Giugno 2000 - © Blumedia Art

Il tempo non è altro che una convenzione, un accordo fra tutti i popoli della terra atto a permettere il calcolo delle giornate e degli avvenimenti tenendo qualcosa come punto di riferimento. Nell’antichità gli uomini si regolavano osservando il ciclo del sole fra l’alba ed il tramonto, o le fasi lunari. Per calcolare periodi più lunghi utilizzavano il ciclo delle stagioni ma con l’andar del tempo si sentì sempre di più il bisogno di un calcolo molto più preciso ed adatto ad essere utilizzato per varie esigenze, da quelle degli agricoltori, che dovevano sapere quando vendemmierare, raccogliere

il grano, seminare o potare le piante a quella dei commercianti, degli astronomi o della Chiesa.
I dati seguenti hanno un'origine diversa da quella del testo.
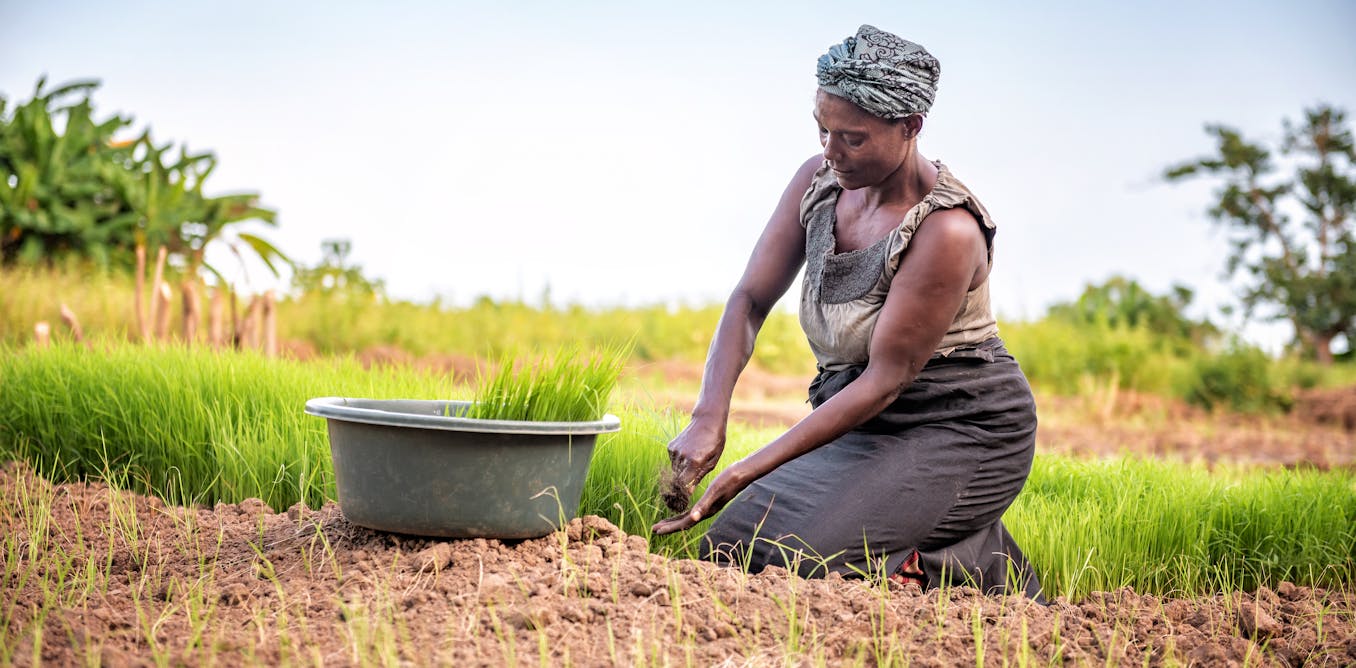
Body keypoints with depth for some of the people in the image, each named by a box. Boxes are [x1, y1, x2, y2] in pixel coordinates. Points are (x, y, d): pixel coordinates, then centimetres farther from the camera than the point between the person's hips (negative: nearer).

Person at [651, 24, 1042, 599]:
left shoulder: (946, 232, -25)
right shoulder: (819, 180, -1)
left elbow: (885, 380, -23)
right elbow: (750, 300, -3)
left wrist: (747, 473, -25)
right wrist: (709, 418, -20)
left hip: (961, 431, -8)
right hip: (860, 424, 8)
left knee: (796, 559, -25)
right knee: (729, 548, -4)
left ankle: (977, 563, -1)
Durante il medioevo il modo di calcolare il tempo non era uguale dappertutto: non esisteva una data ufficiale a cui rifarsi e in stati diversi si usavano sistemi di misurazioni e computo del tempo differenti. Tutto ciò, ovviamente,

alimentava una gran confusione. Durante l’Alto medioevo si continuò a considerare come riferimento dell’anno, l’imperatore in carica a Bisanzio. Qualche tempo dopo l’anno di riferimento fu quello relativo al regno dei sovrani di occidente o del papa in carica. Il popolo usava quella che fu detta “l’era bizantina” cioè una scansione degli anni dalla nascita di Cristo, avvenuta secondo alcuni monaci ortodossi il 1 settembre dell’anno 5509 dalla creazione del mondo. Era davvero difficile sapere in quale anno si era. L’era cristiana, quella che usiamo tuttora, fu ideata da Dionigi il Piccolo intorno al VI secolo e stabilisce la data di inizio nel giorno della

nascita di Gesù avvenuta nell’anno 756 dalla fondazione di Roma. E’ il calendario odierno ufficiale, anche se si è già da tempo dimostrato che è errato di sei o sette anni e che quindi Gesù è nato non duemila anni fa ma duemilaesette. Il calendario più usato durante l'intero Medioevo, fu quello ideato da Giulio Cesare e per

per questo denominato “giuliano”. Tale calendario iniziava il 1 Marzo, era composto da dodici mesi, gli stessi di oggi, di circa trenta giorni ciascuno. Ogni mese era diviso in tre periodi, ovvero Le Calende , cioè il primo giorno di ogni mese, le None, che cadevano intorno al 7 e le Idi, che corrispondevano al 15. I giorni si indicavano non con il numero, ma con il santo al quale erano dedicati. In qualche zona d’Europa si cominciò ad utilizzare una diversa divisione del mese, detta Consuetudio Bononiensis. Essa era basata sulla divisione del mese in due metà di uguale numero di giorni. Il giorno era diviso in ventiquattro ore, dodici per il giorno e dodici per la notte. Alcune di queste ore divennero particolarmente importanti

per tutto il popolo che calcolava il tempo basandosi su di esse. Durante il medioevo l’ora più importante divenne la Nona, che segnava la fine del lavoro del monaco per recarsi al refettorio e che quindi indicava l’interruzione più significativa della giornata. I mezzi per calcolare il tempo nel medioevo erano le stelle, si utilizzavano le meridiane che mediante l’ombra proiettata dal sole indicavano l’ora del giorno, la clessidra e si

osservava il tempo di combustione delle candele. Su una candela venivano conficcati ad intervalli di spazio regolare dei piombini che, cadendo al momento dello scioglimento della cera in cui erano posizionati, andavano a depositarsi in un piatto di rame e producevano un suono metallico. Il monaco si accorgeva che era trascorso un certo lasso di tempo contando quanti piombini erano caduti nel piatto. Intorno al Duecento, nei maggiori monasteri, apparvero i primi orologi ad acqua, intesi come sistemi di soneria funzionanti mediante pesi e regolazioni idraulica.